Wu Sangui menulis surat kepada Dorgon yang mengusulkan aliansi untuk membantu memulihkan Ming. Sebagai gantinya, Dorgon akan diberikan wilayah yang telah diduduki dan keuntungan besar.
Dorgon, yang merasakan keseimbangan kekuatan, menerima gagasan aliansi, tetapi tidak akan ada pemulihan. Ia menyambut bantuan Wu Sangui untuk membalas dendam atas Ming dengan mendirikan Dinasti Qing sebagai pewaris Mandat Surga.
Wu memutuskan untuk menerima tawaran itu. Saat fajar pada tanggal 27 Mei, Wu Sangui secara pribadi menyerah kepada Dorgon dan menyerahkan nasibnya kepada Manchu.
Li Zicheng menghadapi aliansi Ming-Qing
Li Zicheng segera mendapati dirinya menghadapi invasi gabungan Ming-Qing. Pasukan pemberontak bertempur melawan pasukan Wu hingga terhenti. Saat itu badai pasir dan pasukan Manchu yang mengepung mengubah arah pertempuran.
Kavaleri Manchu tampaknya telah mengejutkan pasukan Shun dan kebuntuan berubah menjadi kekalahan. Kekalahan itu kemudian berubah menjadi kekacauan. Li Zicheng, yang secara pribadi memimpin pasukannya ke medan perang, mencoba mengatur ulang untuk serangan lain. Namun garis pertahanan terputus. Tentara Shun mengalir kembali ke Beijing, beberapa melampiaskan rasa frustrasi dan amarah mereka dengan membakar lingkungan sekitar tembok kota.
Pasukan Li Zicheng yang kalah membakar Istana Kota Terlarang
Li Zicheng sendiri dan sebagian besar pasukannya kembali ke ibu kota pada tanggal 31 Mei. Mereka kalah dan mulai menjarah kota yang selama sebulan telah menjadi ibu kota mereka.
Untuk pemerintahan yang singkat dan memalukan, Li Zicheng mempersiapkan dua tindakan besar untuk mengakhirinya. “Pada tanggal 3 Juni, ia mengatur upacara penobatan yang formal namun tergesa-gesa,” tulis Wakeman.
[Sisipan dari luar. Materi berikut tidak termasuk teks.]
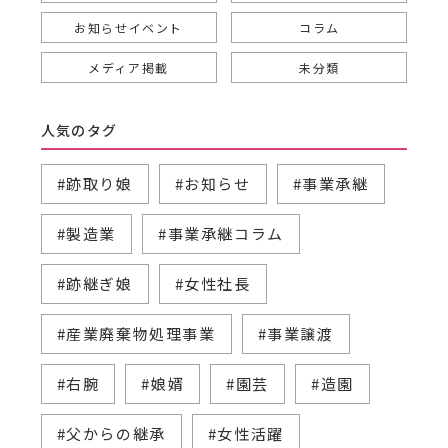
お知らせイベント
コラム
メディア掲載
未分類
人気のタグ
#跡取り娘
#お知らせ
#事業承継
#製造業
#事業承継コラム
#跡継ぎ娘
#女性社長
#産業廃棄物処理事業
#事業譲渡
#右腕
#娘婿
#園芸
#造園
#父からの継承
#女性活躍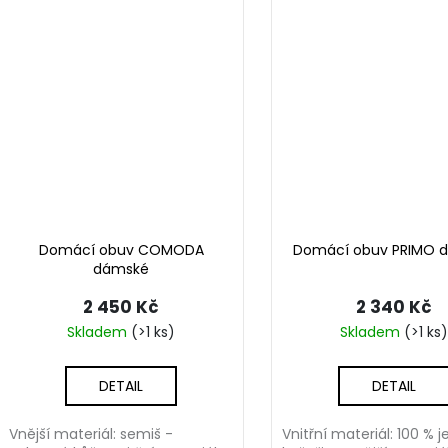
Domácí obuv COMODA
Domácí obuv PRIMO 
dámské
2 450 Kč
2 340 Kč
Skladem
(>1 ks)
Skladem
(>1 ks)
DETAIL
DETAIL
Vnější materiál: semiš -
Vnitřní materiál: 100 % 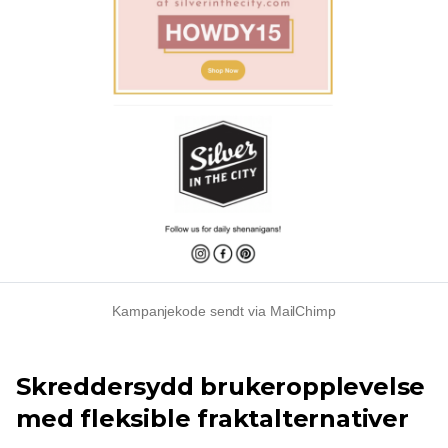
Kampanjekode sendt via MailChimp
Skreddersydd brukeropplevelse
med fleksible fraktalternativer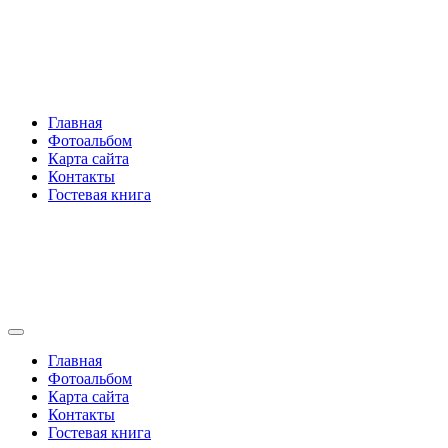
Перейти
Rakovski.ru
к
содержимому
Per aspera ad astra
Главная
Фотоальбом
Карта сайта
Контакты
Гостевая книга
Rakovski.ru
Per aspera ad astra
Главная
Фотоальбом
Карта сайта
Контакты
Гостевая книга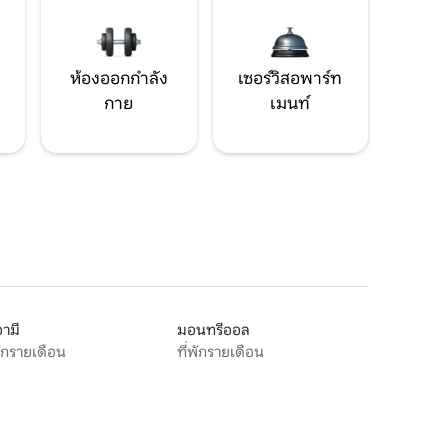
ห้องออกกำลัง
เซอร์วิสอพาร์ท
กาย
เมนท์
ามี
มอนทรีออล
พักรายเดือน
ที่พักรายเดือน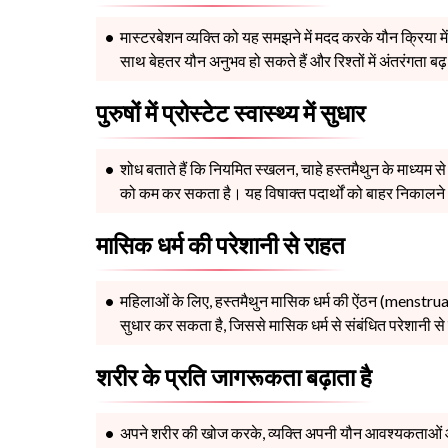
मास्टरबेशन व्यक्ति को यह समझने में मदद करके यौन क्रिया मे
साथ बेहतर यौन अनुभव हो सकते हैं और रिश्तों में अंतरंगता ब
पुरुषों में प्रोस्टेट स्वास्थ्य में सुधार
शोध बताते हैं कि नियमित स्खलन, चाहे हस्तमैथुन के माध्यम से हो
को कम कर सकता है। यह विषाक्त पदार्थों को बाहर निकालने और
मासिक धर्म की परेशानी से राहत
महिलाओं के लिए, हस्तमैथुन मासिक धर्म की ऐंठन (menstr
सुधार कर सकता है, जिससे मासिक धर्म से संबंधित परेशानी स
शरीर के प्रति जागरूकता बढ़ाता है
अपने शरीर की खोज करके, व्यक्ति अपनी यौन आवश्यकताओं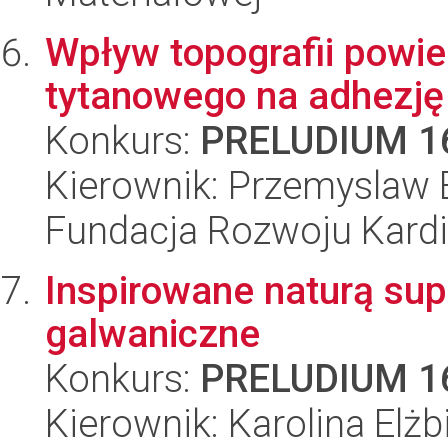
Wpływ topografii powie
tytanowego na adhezję i
Konkurs:
PRELUDIUM 1
Kierownik: Przemyslaw 
Fundacja Rozwoju Kardioc
Inspirowane naturą su
galwaniczne
Konkurs:
PRELUDIUM 1
Kierownik: Karolina Elżb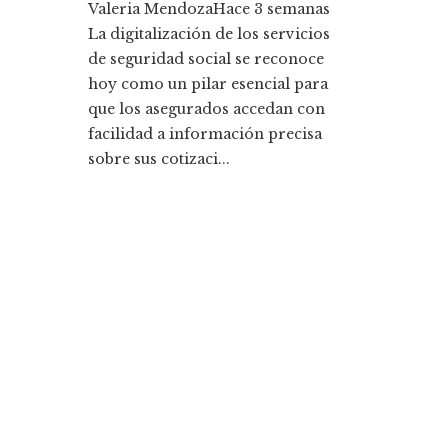
Valeria Mendoza
Hace 3 semanas
La digitalización de los servicios
de seguridad social se reconoce
hoy como un pilar esencial para
que los asegurados accedan con
facilidad a información precisa
sobre sus cotizaci...
Entradas Recientes
Cómo Bosnia y Herzegovina puede mejorar el
empleo productivo reduciendo la fragmentació
económica
La historia detrás de la Ley de Banca de 1933 y s
legado
Categorías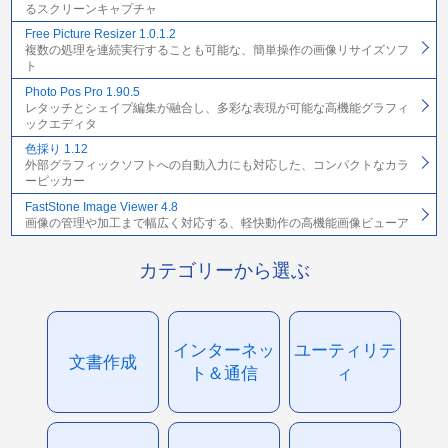
るスクリーンキャプチャ
Free Picture Resizer 1.0.1.2
複数の処理を連続実行することも可能な、簡単操作の画像リサイズソフ
ト
Photo Pos Pro 1.90.5
レタッチとシェイプ編集が融合し、多彩な表現が可能な高機能グラフィ
ックエディタ
色採り 1.12
外部グラフィックソフトへの自動入力にも対応した、コンパクトなカラ
ーピッカー
FastStone Image Viewer 4.8
画像の管理や加工まで幅広く対応する、軽快動作の高機能画像ビューア
カテゴリーから選ぶ
インターネッ
ユーティリテ
文書作成
ト＆通信
ィ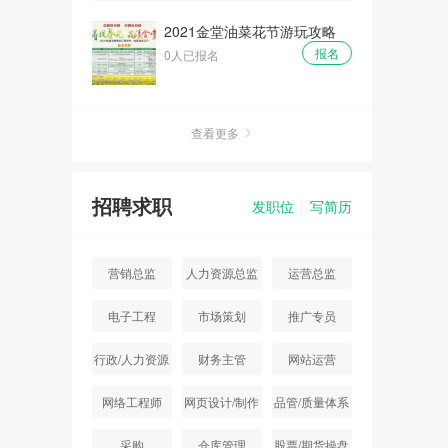
2021金堂油菜花节游玩攻略
报名
0人已报名
查看更多
招聘求职
发职位
写简历
营销总监
人力资源总监
运营总监
电子工程
市场策划
推广专员
行政/人力资源
财务主管
网站运营
主管
网络工程师
网页设计/制作
品管/质量体系
采购
仓库管理
股票/期货操盘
Li Zicheng menorehkan namanya dalam catatan sejarah Kekaisaran Tiongkok sebagai Kaisar Yongchang dari Dinasti Shun.
Tanggal 4 Juni merupakan hari pertama dan terakhirnya mengisi jabatan sebagai kaisar di Beijing. Sebagai “kaisar”, Li Zicheng memerintahkan agar istana, beserta sebagian besar kota, dibakar.
Frederic Wakeman mendeskripsikan situasi pada tanggal 4 Juni 1644. “Asap dan api memenuhi langit. Api membakar hampir setiap distrik kota. Secara keseluruhan, hampir dua ribu orang dibantai sebelum pembantaian berhenti. Kota yang trauma itu perlahan-lahan menjadi sunyi, dengan tegang menunggu penjajah barunya.”